Prosecutors: N.C. Company Shipped Tainted Heparin Syringes

RALEIGH, N.C.—In an effort to cut corners and increase profit, employees for a supply company knowingly shipped syringes without making sure they were sterile, according to federal prosecutors.

Many of those syringes were tainted with bacteria, causing at least 200 bacterial infections and five deaths before the needles were recalled in 2007.

U.S. Attorney George Holding said that federal authorities have launched an international search for the executive charged with rushing shipments of bacteria contaminated syringes from an AM2PAT Inc. plant. Two former plant workers who provided prosecutors details about the plant’s operations have pleaded guilty for their roles in shipping tainted syringes.
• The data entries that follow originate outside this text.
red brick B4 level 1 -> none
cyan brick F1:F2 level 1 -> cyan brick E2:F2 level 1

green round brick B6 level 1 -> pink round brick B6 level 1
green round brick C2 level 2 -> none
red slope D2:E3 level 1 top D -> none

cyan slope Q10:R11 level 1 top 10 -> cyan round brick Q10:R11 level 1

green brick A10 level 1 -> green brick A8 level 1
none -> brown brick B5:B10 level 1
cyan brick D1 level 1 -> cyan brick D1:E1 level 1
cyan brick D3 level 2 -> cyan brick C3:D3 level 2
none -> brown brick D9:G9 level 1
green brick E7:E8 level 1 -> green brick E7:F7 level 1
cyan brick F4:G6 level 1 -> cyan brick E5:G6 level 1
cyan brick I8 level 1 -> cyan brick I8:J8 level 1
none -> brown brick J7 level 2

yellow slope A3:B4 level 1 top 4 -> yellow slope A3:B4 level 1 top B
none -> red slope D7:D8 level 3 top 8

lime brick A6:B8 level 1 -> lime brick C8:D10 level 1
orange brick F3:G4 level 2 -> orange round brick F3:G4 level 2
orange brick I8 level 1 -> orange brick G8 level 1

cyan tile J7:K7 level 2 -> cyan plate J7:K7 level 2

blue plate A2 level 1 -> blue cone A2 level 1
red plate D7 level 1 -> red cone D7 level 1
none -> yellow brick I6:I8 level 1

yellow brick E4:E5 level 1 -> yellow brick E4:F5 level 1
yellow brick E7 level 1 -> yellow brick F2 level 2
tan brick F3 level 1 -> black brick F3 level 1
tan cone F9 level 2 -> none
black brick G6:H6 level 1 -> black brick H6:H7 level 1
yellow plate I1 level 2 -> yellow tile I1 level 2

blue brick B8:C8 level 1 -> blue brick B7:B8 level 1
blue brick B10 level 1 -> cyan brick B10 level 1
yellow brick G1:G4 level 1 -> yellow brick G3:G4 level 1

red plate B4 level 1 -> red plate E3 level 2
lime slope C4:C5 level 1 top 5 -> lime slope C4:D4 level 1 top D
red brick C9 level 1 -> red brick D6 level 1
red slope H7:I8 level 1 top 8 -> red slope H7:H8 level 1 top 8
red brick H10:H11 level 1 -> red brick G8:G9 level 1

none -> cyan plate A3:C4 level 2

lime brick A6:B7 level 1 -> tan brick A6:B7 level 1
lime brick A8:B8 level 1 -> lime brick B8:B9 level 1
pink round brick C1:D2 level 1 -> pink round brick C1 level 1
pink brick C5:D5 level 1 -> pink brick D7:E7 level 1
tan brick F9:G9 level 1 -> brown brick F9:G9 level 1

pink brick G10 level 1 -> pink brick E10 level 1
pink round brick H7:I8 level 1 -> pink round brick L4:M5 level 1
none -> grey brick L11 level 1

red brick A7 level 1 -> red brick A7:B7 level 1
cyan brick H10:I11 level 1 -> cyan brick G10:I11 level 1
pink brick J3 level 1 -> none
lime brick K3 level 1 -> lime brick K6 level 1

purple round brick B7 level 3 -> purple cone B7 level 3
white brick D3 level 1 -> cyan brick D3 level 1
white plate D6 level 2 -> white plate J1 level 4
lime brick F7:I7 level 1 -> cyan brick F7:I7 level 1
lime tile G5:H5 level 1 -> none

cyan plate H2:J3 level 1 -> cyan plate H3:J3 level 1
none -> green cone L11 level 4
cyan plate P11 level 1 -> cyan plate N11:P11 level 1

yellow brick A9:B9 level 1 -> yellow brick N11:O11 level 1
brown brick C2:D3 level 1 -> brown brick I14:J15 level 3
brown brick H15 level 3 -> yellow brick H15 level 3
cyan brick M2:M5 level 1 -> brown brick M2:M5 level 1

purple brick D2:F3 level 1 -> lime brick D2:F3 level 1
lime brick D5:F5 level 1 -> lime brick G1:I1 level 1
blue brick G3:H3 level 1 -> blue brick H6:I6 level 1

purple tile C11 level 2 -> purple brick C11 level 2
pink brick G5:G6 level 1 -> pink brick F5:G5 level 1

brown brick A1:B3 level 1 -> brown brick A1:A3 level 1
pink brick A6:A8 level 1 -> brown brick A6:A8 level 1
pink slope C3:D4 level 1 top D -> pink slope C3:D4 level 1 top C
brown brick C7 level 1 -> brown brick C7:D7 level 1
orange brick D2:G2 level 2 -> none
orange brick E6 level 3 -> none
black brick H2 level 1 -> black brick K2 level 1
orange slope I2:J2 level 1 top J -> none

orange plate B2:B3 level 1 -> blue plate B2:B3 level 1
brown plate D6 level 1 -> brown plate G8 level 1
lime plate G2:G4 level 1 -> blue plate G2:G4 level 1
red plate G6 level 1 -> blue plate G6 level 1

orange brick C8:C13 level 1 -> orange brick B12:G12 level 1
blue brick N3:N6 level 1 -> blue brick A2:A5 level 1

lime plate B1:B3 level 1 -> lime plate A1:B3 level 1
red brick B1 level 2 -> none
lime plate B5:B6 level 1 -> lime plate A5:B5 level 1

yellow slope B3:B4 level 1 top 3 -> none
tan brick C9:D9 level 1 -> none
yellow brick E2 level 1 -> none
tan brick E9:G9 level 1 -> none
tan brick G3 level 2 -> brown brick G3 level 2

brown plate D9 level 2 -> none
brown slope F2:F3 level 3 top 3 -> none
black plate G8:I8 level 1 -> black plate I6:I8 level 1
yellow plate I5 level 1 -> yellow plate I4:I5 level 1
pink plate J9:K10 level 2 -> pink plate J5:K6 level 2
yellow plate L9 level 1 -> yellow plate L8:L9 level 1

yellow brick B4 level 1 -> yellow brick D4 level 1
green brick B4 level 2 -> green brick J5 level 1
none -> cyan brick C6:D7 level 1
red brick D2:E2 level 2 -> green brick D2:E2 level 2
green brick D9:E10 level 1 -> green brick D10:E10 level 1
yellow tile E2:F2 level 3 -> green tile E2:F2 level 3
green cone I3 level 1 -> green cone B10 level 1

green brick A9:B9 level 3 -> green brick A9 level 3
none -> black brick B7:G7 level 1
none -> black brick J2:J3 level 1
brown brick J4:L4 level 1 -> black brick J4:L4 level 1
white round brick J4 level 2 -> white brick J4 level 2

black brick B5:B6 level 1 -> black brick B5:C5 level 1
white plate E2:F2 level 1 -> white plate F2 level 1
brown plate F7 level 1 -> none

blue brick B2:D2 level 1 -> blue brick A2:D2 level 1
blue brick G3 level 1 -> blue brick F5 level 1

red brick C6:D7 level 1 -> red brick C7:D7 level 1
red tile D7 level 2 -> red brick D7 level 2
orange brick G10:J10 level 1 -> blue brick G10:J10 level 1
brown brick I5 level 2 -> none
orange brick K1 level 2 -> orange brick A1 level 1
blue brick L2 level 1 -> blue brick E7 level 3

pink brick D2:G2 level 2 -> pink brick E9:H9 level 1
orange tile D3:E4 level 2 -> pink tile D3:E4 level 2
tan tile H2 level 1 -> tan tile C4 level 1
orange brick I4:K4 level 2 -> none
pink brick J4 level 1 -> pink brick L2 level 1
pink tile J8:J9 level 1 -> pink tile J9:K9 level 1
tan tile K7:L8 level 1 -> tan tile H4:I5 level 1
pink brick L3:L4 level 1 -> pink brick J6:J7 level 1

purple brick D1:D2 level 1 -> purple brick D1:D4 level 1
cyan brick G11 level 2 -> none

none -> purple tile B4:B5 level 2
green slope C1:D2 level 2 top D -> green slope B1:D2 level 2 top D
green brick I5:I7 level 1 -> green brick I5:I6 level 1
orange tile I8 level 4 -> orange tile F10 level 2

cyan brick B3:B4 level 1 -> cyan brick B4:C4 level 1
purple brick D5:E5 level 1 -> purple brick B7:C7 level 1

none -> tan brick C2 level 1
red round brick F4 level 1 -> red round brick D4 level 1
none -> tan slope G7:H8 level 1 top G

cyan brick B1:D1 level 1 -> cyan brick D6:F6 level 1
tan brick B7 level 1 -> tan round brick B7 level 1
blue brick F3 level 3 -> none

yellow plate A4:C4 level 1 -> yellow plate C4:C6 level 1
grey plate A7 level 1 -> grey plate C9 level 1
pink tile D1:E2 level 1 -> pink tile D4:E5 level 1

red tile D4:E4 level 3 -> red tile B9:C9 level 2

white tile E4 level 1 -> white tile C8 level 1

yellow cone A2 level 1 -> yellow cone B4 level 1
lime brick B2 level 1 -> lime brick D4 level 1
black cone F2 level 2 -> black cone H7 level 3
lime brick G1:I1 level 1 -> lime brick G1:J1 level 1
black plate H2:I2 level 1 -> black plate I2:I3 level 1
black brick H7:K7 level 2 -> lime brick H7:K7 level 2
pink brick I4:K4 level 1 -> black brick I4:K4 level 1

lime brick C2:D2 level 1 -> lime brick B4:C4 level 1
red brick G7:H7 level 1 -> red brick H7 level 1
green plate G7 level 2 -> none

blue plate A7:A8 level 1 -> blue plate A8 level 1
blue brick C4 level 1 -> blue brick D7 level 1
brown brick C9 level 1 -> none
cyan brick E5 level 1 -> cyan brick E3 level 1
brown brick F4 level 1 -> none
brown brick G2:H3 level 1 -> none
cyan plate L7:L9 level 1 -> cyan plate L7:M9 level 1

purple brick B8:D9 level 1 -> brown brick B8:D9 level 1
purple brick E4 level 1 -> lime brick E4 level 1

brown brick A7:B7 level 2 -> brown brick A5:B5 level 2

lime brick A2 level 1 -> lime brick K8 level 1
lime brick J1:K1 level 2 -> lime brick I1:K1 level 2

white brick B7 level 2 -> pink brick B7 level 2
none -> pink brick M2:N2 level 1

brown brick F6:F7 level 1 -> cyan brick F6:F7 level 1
The syringes contained Heparin, a blood thinner, and saline, and were recalled in December 2007 after an outbreak of illnesses. Health inspectors identified bacterial infections in Colorado, Texas, Illinois and Florida.

Heparin and saline are used to flush intravenous lines during cancer treatments, kidney dialysis and other procedures.

The U.S. attorney said investigators believe AM2PAT CEO Dushyant Patel has fled to his native India. Patel was indicted last week on 10 charges including fraud, false statements and selling adulterated medical devices.

AM2PAT is based in Chicago and had a subsidiary in North Carolina.